Hilliard police have noticed a similar trend over the course of the summer. Though it's on a smaller scale, investigators there painted a similar story.

"Since May, we've investigated 15 stolen vehicles, nine of which were Kia or Hyundai," a Hilliard Division of Police spokesman said.

Columbus police said the suspects are almost always teens -- calling themselves "Kia Boys" -- who steal the cars and then post about it on social media. The car thieves have their sights on the two brands because of a vulnerability in some of their models, according to investigators. The Kia and Hyundai thefts have also ended with crashes that sometimes turned deadly. In a local case on July 24, three underage teens hit a city light pole in a stolen Hyundai Elantra, ejecting two of them.

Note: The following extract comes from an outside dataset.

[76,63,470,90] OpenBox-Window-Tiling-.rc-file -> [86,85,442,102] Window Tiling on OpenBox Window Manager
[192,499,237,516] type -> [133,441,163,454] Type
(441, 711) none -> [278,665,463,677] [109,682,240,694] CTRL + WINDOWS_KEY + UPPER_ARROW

Rachel Ross told NBC4 that babysitting her nephew last week quickly turned into a search for her stolen car.

"My brother-in-law came home and he asked where my car was," Ross said. "In typical brother fashion, I was like ‘Stop messing around. Stop playing with me.’ And he was like ‘no I’m being serious, where’s your car.’"

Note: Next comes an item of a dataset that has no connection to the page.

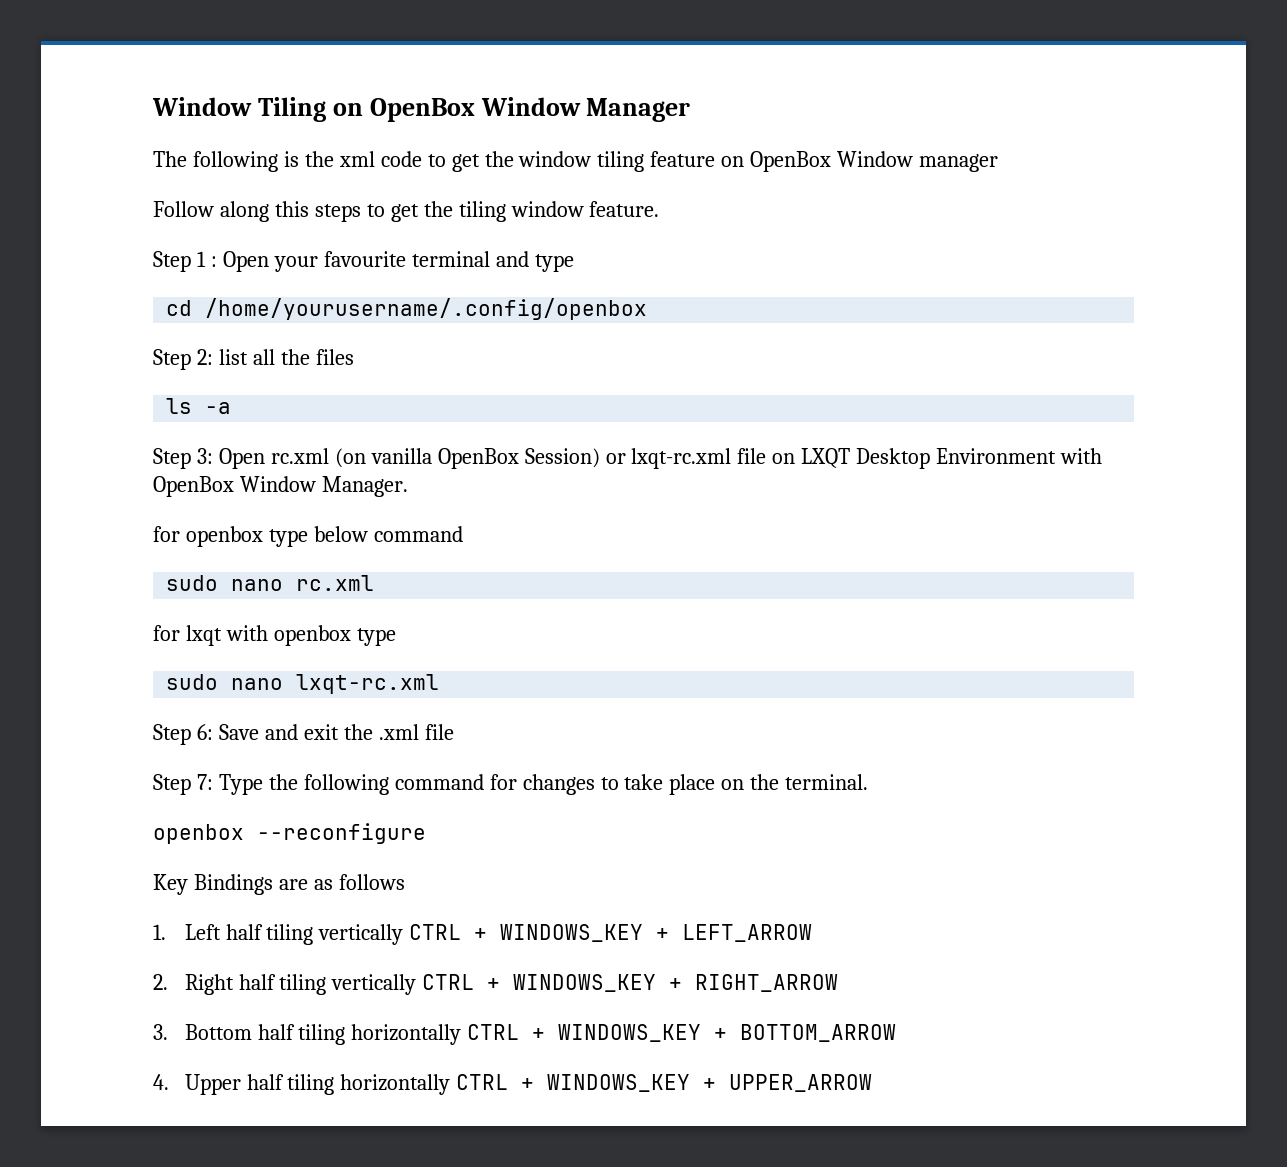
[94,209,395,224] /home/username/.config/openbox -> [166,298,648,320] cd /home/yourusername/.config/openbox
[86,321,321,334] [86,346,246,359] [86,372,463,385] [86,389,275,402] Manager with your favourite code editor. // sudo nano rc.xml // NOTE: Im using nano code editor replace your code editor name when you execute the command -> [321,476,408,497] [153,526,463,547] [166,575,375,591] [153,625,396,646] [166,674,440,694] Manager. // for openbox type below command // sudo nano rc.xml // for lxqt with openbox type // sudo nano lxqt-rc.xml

After she worked with her neighbors and police, Ross said the group found a video on social media, showing the cars stolen from her neighborhood being driven through Merion Village. The kids in the video were so small, one's head was barely above the steering wheel.

The thefts targeting the two car brands are a trend also seen beyond Ohio. One Indiana woman who lost her Kia to auto thieves blamed Youtube and Tiktok users who posted about the car's security flaw online. It's prevalent enough that both Kia and Hyundai both shared their concerns about the rise in thefts nationwide, as well as what the companies would do to address them.

"All 2022 models and trims have an immobilizer applied either at the beginning of the year or as a running change," Kia America said in a statement.

Hyundai Motor America's Ira Gabriel shared a similar plan to address the thefts in its newer models. However, for the older models with the weakness, their owners may have to take matters into their own hands. Rick Ricart of Ricart Automotive suggested that drivers look into installing their own immobilizer in the older cars. These can include electronic technology like push-to-start key fobs, which wirelessly communicate a passcode to the car that allows the engine to start, rather than using a traditional key to turn the ignition.